Now, the path wasn’t easy and I was blessed with a very high caliber of people at Bazaarvoice – Dev, Ops, and QA. Everyone was always very focused on “how do we make this work” or “how do we improve this” with very little of the turf warring, blocking, and politics that I sadly have come to expect in a corporate environment. The mindset is very much “if we come up with a new way that’s better and we all agree on that, we will change to do that thing TOMORROW and not spend months dithering about it,” which is awesome and helped drive these changes through much faster than, honestly, I initially estimated it would take.
Releasing All The Time!
Continuous integration on “the monolith” was a distant myth initially, but now we’re seeing how we can get there and the benefits we’ll reap from doing so. Our main impediments remaining are:
1. CIT not passing. We don’t have a rule where if CIT is failing checkins are blocked, mainly because there’s a bunch of old legacy tests that are flaky. This often results in release milestones being delayed because CIT isn’t passing and there’s 6 devs’ checkins in the last failing build. Step 1 is fix the flaky tests and step 2 is declare work stoppage when CIT is failing. The senior developers see the wisdom in this so I expect it to go down without much friction. Again, the culture is very much about ruthlessly adopting an innovation if the key players agree it will be beneficial.

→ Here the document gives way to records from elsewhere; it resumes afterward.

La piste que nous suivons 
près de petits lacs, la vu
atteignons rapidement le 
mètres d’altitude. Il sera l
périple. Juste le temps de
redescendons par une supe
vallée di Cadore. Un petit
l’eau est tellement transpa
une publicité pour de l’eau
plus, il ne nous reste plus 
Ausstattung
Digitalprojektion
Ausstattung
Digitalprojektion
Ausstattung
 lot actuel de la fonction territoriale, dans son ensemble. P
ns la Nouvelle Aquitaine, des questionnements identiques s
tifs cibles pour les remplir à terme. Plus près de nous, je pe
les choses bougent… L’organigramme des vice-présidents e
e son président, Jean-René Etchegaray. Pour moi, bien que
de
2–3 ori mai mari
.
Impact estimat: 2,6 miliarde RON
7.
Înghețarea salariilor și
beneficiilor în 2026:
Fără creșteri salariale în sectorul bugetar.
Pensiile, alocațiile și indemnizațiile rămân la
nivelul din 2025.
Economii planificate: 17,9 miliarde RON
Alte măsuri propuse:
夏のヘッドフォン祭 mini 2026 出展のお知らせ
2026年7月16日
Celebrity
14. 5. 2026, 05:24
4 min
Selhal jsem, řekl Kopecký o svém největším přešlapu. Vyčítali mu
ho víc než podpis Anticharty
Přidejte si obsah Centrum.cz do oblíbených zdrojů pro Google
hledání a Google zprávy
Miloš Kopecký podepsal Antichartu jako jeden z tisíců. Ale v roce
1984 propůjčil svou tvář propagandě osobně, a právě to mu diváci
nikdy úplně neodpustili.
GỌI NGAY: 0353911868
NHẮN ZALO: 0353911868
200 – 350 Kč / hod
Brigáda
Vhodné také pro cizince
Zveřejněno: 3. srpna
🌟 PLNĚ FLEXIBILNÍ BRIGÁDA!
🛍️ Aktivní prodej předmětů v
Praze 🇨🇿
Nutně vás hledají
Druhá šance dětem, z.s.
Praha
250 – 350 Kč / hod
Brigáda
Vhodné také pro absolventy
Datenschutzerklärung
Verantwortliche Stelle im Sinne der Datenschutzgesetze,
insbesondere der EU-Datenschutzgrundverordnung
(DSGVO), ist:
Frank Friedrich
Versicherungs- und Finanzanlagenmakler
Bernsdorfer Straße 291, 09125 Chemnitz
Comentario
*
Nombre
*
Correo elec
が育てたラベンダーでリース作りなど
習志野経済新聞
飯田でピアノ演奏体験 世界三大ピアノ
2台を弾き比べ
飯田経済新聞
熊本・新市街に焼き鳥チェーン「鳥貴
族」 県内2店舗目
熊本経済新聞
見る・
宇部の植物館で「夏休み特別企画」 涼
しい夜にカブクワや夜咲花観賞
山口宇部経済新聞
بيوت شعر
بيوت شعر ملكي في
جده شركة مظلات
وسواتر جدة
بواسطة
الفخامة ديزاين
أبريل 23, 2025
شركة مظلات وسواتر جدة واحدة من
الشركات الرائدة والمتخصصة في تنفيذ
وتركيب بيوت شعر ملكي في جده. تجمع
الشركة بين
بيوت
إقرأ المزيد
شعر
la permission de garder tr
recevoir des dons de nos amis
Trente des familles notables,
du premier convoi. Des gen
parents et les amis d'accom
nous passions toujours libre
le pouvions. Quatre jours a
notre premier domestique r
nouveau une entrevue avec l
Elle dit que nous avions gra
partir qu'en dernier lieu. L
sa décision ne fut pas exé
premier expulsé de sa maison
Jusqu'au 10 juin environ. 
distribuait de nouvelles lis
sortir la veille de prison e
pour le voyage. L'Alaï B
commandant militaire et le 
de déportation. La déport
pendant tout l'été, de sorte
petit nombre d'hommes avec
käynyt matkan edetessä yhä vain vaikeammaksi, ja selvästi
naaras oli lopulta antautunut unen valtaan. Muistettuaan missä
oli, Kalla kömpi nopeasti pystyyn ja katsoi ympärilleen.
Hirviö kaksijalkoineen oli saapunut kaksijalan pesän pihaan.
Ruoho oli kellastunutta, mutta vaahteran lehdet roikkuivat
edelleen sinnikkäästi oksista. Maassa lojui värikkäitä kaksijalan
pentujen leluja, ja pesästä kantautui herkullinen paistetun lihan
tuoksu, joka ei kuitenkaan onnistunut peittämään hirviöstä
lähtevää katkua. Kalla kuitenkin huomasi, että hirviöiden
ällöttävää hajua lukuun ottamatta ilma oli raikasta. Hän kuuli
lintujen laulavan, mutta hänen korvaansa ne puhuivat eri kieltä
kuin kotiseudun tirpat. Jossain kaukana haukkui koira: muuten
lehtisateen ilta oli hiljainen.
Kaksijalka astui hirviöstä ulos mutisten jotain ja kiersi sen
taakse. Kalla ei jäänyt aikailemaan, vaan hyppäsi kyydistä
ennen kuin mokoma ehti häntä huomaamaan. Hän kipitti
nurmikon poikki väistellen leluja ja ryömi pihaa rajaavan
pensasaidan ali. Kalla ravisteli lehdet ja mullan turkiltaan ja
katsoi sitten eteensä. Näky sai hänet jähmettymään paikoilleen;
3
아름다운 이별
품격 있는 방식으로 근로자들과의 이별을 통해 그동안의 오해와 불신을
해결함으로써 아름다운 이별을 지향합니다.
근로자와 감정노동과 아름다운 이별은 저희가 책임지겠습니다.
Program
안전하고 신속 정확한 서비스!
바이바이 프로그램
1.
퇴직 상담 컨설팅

2. Builds, CIT, and deployment are slow as molasses in January. Build 1 hour, CIT 40 minutes, deploy 3 hours. Why? Various legacy reasons that give me a headache when I have to listen to them. Basically “that’s how it is now, and complete rewrite is potentially beyond any one person’s ability and definitely would take multiple man-months.” We’re analyzing what to do here. We also have a “staging” environment customers use for integration, and so currently we have to deploy to dev, test, deploy to QA, test, deploy to staging (hitting the downtime window), test, deploy to production (hitting the downtime window), test. So basically 2 days minimum. However, staging is really production and step one is release them at the same time. There’s a couple “but I can only test this kind of change in staging” items left that basically just require telling someone “Figure out how to test it in QA now.” Going to “always release trunk” will remove the whole branch deployment and separate dev and QA environments. So that’s 2 of 4 deployments removed, but then it’s a matter of figuring out cost vs benefit of smashing down parts of that 4:40. I have one proposal in front of me for chucking all the current deploy infrastructure for a Jenkins-driven one, I need to figure out if it is complete enough…
Am I Doing It Wrong?
Chime in in the comments below with questions or if there’s some way I could have cut the Gordian knot better. I think we’ve moved about as fast as you can given a lot of legacy code and technical debt (and having a lot of other stuff people need to be working on to keep a service up and get out new functionality). The three step process I used that works, as it does so often, was:
- Communicate a clear vision
- Drive execution relentlessly
- Keep metrics and continually improve
Thanks for reading, and happy releasing!